The copy should run from the line containing "115280, г. Москва, ул." through the last line of the entries below, exactly as written, with pictures omitted.

····················

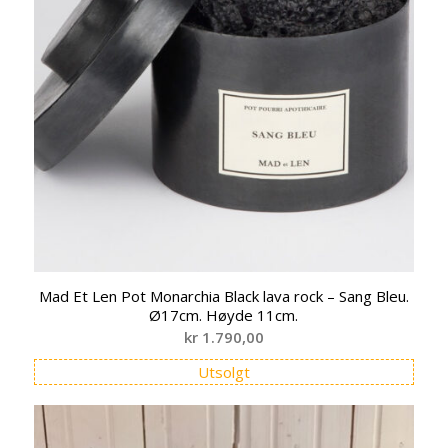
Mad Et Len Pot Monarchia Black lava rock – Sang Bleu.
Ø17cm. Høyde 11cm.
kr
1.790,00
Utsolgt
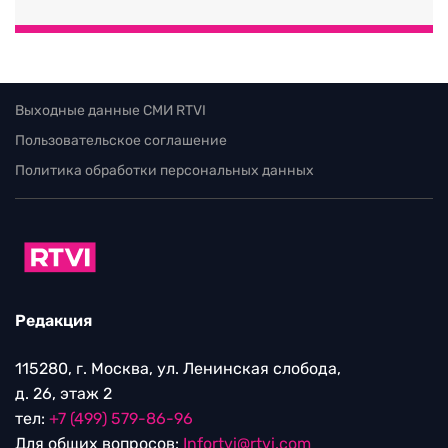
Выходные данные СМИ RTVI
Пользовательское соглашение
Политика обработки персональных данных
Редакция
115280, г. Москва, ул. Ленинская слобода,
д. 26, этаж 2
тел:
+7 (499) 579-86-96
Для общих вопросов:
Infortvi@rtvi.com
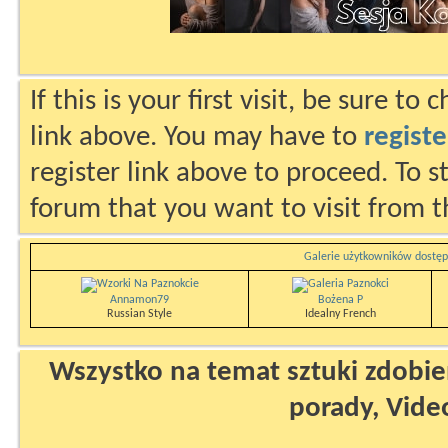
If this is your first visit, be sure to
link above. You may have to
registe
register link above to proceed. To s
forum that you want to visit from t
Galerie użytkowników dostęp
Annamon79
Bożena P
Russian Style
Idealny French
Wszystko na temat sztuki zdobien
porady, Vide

····················

THE COMPLETED TASK:
115280, г. Москва, ул. Ленинская слобода,
д. 26, этаж 2
тел:
+7 (499) 579-86-96
Для общих вопросов:
Infortvi@rtvi.com
If this is your first visit, be sure to
link above. You may have to
registe
register link above to proceed. To s
forum that you want to visit from t
Galerie użytkowników dostęp
Annamon79
Bożena P
Russian Style
Idealny French
Wszystko na temat sztuki zdobien
porady, Vide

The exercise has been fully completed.